| ANGEZEIGTER TEXT |
____________________

Die Entrechtung von Menschen ohne Schweizer Pass schreitet an allen Fronten voran – auf geographischer, monetärer und rechtlicher Ebene. Bereits in sechs Zürcher Gemeinden dürfen abgewiesene Asylsuchende das Gebiet ihrer Gemeinde nicht mehr verlassen: Sie werden eingegrenzt. Ausländer*innen mit F-Ausweis werden von der Sozialhilfe des Kantons Zürich ausgeschlossen: Sie werden ausgegrenzt. Asylsuchende in den Schweizer Bundeszentren leben unter einem strikten Ausgangsregime: Sie werden eingeschlossen. Gegen diese fortschreitende Entrechtung von Geflüchteten setzen wir uns zur Wehr. An injury to one is an injury to all!
von BFS Zürich und BFS Jugend Zürich
Weltweite Entrechtung von Geflüchteten
Die Entrechtung von Geflüchteten ist weltweit zu einem zentralen Element der Migrationspolitik geworden. Nicht nur in der Schweiz, sondern überall. Unter Trump spitzt sich die Migrationspolitik in den USA weiter zu. Mauerbau, Visumsbeschränkung, Ausschaffungen. Alles Angriffe gegen Geflüchtete, die bereits unter Obama losgetreten wurden, aber jetzt ein neues, beängstigendes Ausmass annehmen.

____________________

| GESPEICHERTE EINTRÄGE |
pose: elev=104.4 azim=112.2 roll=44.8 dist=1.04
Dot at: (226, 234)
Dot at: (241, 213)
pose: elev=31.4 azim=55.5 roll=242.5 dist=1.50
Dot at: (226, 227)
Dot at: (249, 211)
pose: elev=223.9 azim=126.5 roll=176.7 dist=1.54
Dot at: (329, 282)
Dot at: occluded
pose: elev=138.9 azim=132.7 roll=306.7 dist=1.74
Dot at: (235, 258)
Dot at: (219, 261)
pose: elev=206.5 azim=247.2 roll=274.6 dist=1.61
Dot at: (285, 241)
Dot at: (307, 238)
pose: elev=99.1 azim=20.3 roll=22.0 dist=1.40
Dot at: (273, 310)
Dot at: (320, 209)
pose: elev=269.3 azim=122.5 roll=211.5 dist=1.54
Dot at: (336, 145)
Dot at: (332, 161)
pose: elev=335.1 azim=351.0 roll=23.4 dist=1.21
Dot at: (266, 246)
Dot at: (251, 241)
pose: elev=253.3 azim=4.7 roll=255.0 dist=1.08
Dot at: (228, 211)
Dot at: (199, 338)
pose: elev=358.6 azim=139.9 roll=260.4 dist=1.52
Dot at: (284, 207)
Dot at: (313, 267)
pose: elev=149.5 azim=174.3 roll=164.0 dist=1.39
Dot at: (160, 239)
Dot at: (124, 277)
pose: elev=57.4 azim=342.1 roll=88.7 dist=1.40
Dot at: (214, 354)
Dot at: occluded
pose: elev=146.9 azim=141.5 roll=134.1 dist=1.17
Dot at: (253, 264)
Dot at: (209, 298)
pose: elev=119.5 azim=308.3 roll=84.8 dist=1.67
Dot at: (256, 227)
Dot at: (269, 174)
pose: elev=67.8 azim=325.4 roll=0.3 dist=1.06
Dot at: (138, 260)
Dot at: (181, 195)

____________________

| AUFGABENSTELLUNG |
Schreibe aus dem Text über die Entrechtung von Geflüchteten den Abschnitt wortgetreu ab, der mit „von BFS Zürich“ beginnt und sich bis „beängstigendes Ausmass annehmen.“ fortsetzt. Die Einträge werden hier nicht benötigt.

| LÖSUNG |
von BFS Zürich und BFS Jugend Zürich
Weltweite Entrechtung von Geflüchteten
Die Entrechtung von Geflüchteten ist weltweit zu einem zentralen Element der Migrationspolitik geworden. Nicht nur in der Schweiz, sondern überall. Unter Trump spitzt sich die Migrationspolitik in den USA weiter zu. Mauerbau, Visumsbeschränkung, Ausschaffungen. Alles Angriffe gegen Geflüchtete, die bereits unter Obama losgetreten wurden, aber jetzt ein neues, beängstigendes Ausmass annehmen.